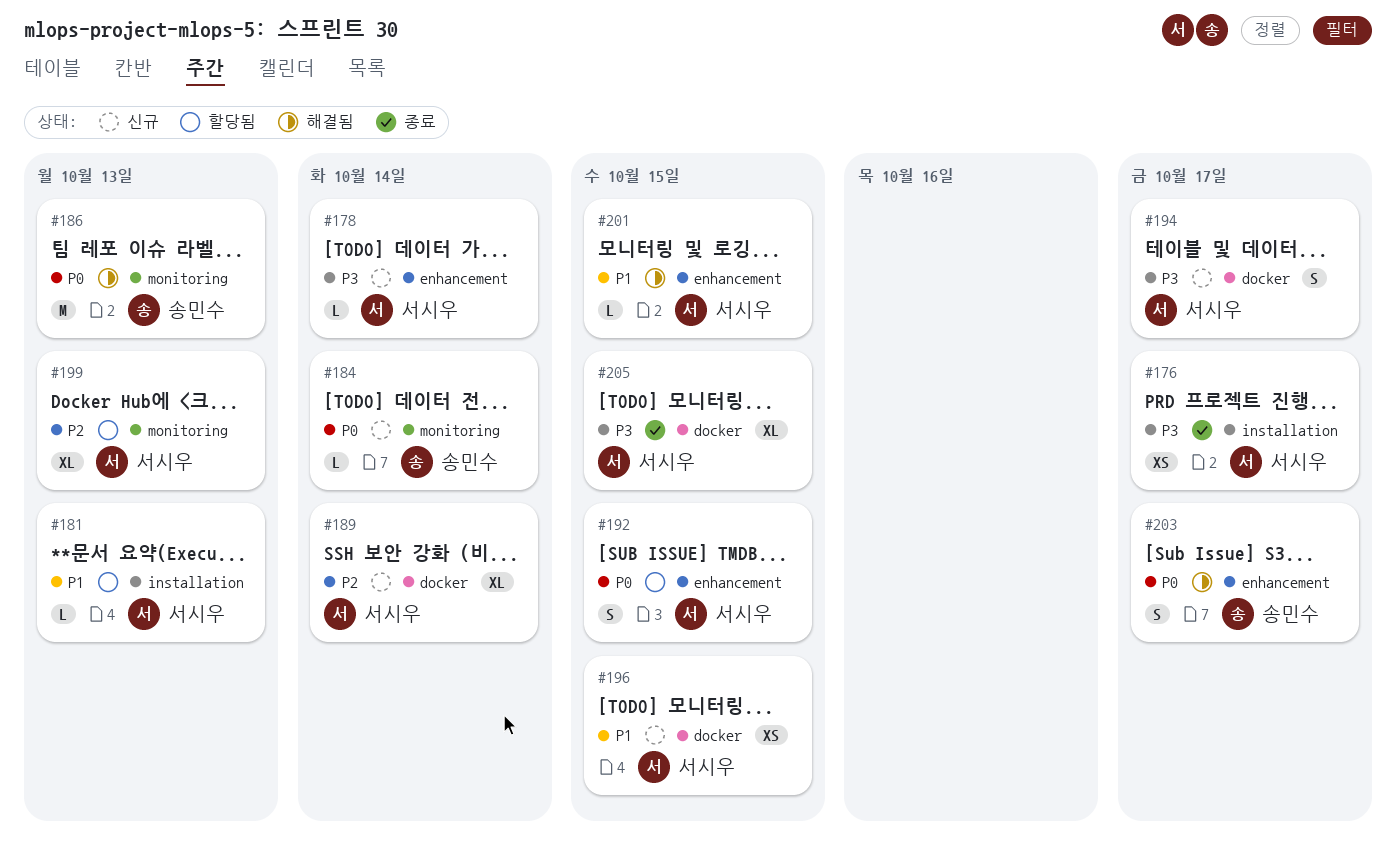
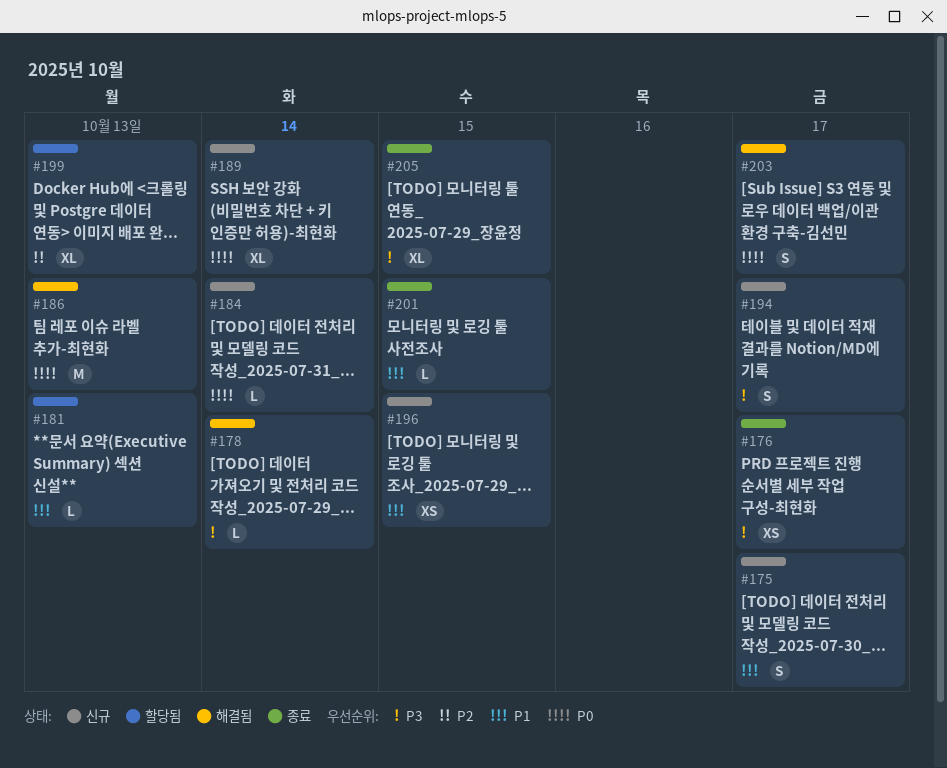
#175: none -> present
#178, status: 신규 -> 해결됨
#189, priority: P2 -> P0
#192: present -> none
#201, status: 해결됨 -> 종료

+ + + + + + +

What is needed ->
Please output the records above exactly, without the pictures.

Solution to the exercise ->
#175: none -> present
#178, status: 신규 -> 해결됨
#189, priority: P2 -> P0
#192: present -> none
#201, status: 해결됨 -> 종료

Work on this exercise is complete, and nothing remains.